• [SELECTED TEXT]

###

The northern shore of Lake Ontario conceals a granular stratigraphy that changes behavior radically during a seismic event. In Ajax, post-glacial sands and silts deposited by the Duffins Creek system sit over a shallow water table, often less than three meters deep. When a moderate earthquake—say a magnitude 5.5 to 6.0 from the Western Quebec Seismic Zone—hits these saturated loose layers, pore pressure can spike and erase the soil's effective stress within seconds. That is the liquefaction mechanism, and mapping it requires more than a simple borehole log. Our team correlates field data from SPT drilling with lab grain-size curves to calculate the factor of safety at each critical depth, following the NCEER workshop framework and the NBCC 2020 seismic hazard values for the Ajax-Pickering corridor. For projects where continuous profiling is mandatory, we integrate CPT soundings to detect thin liquefiable seams that split-spoon intervals might miss.
A clean sand with 5% fines and an N60 of 8 at six meters depth, under a PGA of 0.25g, will liquefy in Ajax unless the site is improved—that is not an opinion, it is the NCEER math.

###

(Figure understanding tasks)
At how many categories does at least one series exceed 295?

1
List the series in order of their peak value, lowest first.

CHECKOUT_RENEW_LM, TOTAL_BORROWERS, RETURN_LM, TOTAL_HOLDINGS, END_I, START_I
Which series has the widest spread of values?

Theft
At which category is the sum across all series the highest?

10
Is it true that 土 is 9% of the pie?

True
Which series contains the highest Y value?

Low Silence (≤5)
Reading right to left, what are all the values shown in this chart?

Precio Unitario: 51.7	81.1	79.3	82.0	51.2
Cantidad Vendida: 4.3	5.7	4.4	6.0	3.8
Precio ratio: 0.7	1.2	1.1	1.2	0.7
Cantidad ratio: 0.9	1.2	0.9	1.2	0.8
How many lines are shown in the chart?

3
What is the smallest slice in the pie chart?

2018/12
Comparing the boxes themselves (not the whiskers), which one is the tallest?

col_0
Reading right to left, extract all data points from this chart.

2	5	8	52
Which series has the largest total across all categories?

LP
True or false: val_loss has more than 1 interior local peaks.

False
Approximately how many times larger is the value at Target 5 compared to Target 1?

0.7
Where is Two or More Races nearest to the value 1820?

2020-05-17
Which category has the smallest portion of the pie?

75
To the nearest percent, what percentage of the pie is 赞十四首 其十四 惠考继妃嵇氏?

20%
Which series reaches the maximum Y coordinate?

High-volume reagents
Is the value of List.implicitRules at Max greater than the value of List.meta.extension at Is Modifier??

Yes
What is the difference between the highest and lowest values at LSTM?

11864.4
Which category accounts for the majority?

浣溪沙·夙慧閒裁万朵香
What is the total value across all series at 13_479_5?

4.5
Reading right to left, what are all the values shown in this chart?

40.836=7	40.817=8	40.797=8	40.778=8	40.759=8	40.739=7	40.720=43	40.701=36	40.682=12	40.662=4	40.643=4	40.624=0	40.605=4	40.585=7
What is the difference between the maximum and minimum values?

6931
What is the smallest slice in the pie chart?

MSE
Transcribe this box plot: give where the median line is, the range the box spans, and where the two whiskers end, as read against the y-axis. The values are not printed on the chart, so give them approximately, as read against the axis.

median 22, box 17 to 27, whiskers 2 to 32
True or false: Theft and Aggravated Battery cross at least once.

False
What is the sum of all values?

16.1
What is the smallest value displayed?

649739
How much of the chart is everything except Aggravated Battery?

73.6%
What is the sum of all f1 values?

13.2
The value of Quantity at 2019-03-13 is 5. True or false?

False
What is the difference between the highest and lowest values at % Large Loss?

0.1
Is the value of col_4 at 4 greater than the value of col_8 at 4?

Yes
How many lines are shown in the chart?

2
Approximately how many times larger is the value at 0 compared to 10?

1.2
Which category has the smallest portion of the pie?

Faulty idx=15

###

• [EXERCISE] In the passage on soil liquefaction in Ajax, copy the stretch from "A clean sand" through "the NCEER math.", switching "clean sand" to "loose sand". The listing has nothing to do with this.

• [WRITTEN RESPONSE]
A loose sand with 5% fines and an N60 of 8 at six meters depth, under a PGA of 0.25g, will liquefy in Ajax unless the site is improved—that is not an opinion, it is the NCEER math.